The world has been devastated by a deadly virus. Iowa is hit especially hard with more than 2,200 COVID-19 deaths and counting. We are physically isolated because of the pandemic, but also socially isolated as contentious elections and the racial justice awakening further divide the nation.
It’s all laid on top of our preexisting problems, such as climate change, inequality, and many others.
Even in times like these — or especially in times like these, maybe — we still find a lot to be thankful for.
• We are thankful for health care workers who are risking their own health to battle the pandemic.
• We are thankful for public health experts and communicators offering vital and timely information, sometimes in defiance of their bosses in state government.
• We are thankful for essential workers who keep our distribution lines and grocery stores running so others can safely stay home.
• We are thankful to scientists who are developing a coronavirus vaccine in record time, including some at the University of Iowa.
• We are thankful for the teachers who put their students first in the face of great uncertainty and constantly changing plans.
• We are thankful for the volunteers and workers who have spent untold hours cleaning up from the August derecho, especially those who came from out of state to help keep roofs over Cedar Rapidians’ heads.
• We are thankful for nonprofit leaders who quickly pivoted to provide basic services to the countless families impacted by our ongoing challenges.
• We are thankful for poll workers who carried out a historic election under unprecedented circumstances.
We look forward to 2021 with hope of more to be thankful for. By this time next year:
• We hope the coronavirus pandemic and the disruption to daily life will be behind us.

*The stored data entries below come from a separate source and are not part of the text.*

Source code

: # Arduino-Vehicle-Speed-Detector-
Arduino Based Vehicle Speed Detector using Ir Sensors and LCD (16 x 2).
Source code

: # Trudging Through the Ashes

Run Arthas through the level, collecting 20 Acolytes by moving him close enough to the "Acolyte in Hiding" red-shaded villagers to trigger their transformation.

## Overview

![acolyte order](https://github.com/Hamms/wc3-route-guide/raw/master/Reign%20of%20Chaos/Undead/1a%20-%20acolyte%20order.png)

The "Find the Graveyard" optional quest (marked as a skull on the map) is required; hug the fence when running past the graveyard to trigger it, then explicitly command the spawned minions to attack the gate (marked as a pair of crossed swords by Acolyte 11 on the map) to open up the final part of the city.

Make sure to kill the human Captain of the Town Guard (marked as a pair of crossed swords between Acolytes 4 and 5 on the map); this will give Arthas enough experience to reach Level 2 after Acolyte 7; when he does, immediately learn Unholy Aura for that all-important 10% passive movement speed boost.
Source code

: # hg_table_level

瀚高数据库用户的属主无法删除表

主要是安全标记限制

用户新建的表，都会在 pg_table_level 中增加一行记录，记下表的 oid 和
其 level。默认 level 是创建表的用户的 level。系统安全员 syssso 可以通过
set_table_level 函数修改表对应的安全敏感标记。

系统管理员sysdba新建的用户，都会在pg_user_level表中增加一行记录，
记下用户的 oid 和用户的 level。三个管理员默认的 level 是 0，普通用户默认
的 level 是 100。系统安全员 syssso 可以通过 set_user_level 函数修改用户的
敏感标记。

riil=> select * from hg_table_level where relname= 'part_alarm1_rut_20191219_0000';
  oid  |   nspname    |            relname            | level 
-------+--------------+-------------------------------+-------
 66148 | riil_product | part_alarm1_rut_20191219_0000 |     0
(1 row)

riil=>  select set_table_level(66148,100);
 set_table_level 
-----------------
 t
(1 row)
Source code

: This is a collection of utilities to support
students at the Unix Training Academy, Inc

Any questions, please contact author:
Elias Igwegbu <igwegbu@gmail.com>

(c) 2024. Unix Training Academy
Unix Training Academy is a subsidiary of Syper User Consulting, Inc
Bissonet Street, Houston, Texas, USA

• We hope civility will overtake rigid partisanship in our political discourse.
• We hope rationality and sensible policymaking replace erratic governance at the federal level.
• We hope government budgets make significant investments in the people and systems helping us survive these dark moments.
• We hope the state and nation make tangible progress toward ending racial disparities in the criminal justice system and elsewhere.
Iowans should ask themselves — what do you hope to be thankful for next Thanksgiving? And what will you do to make it happen?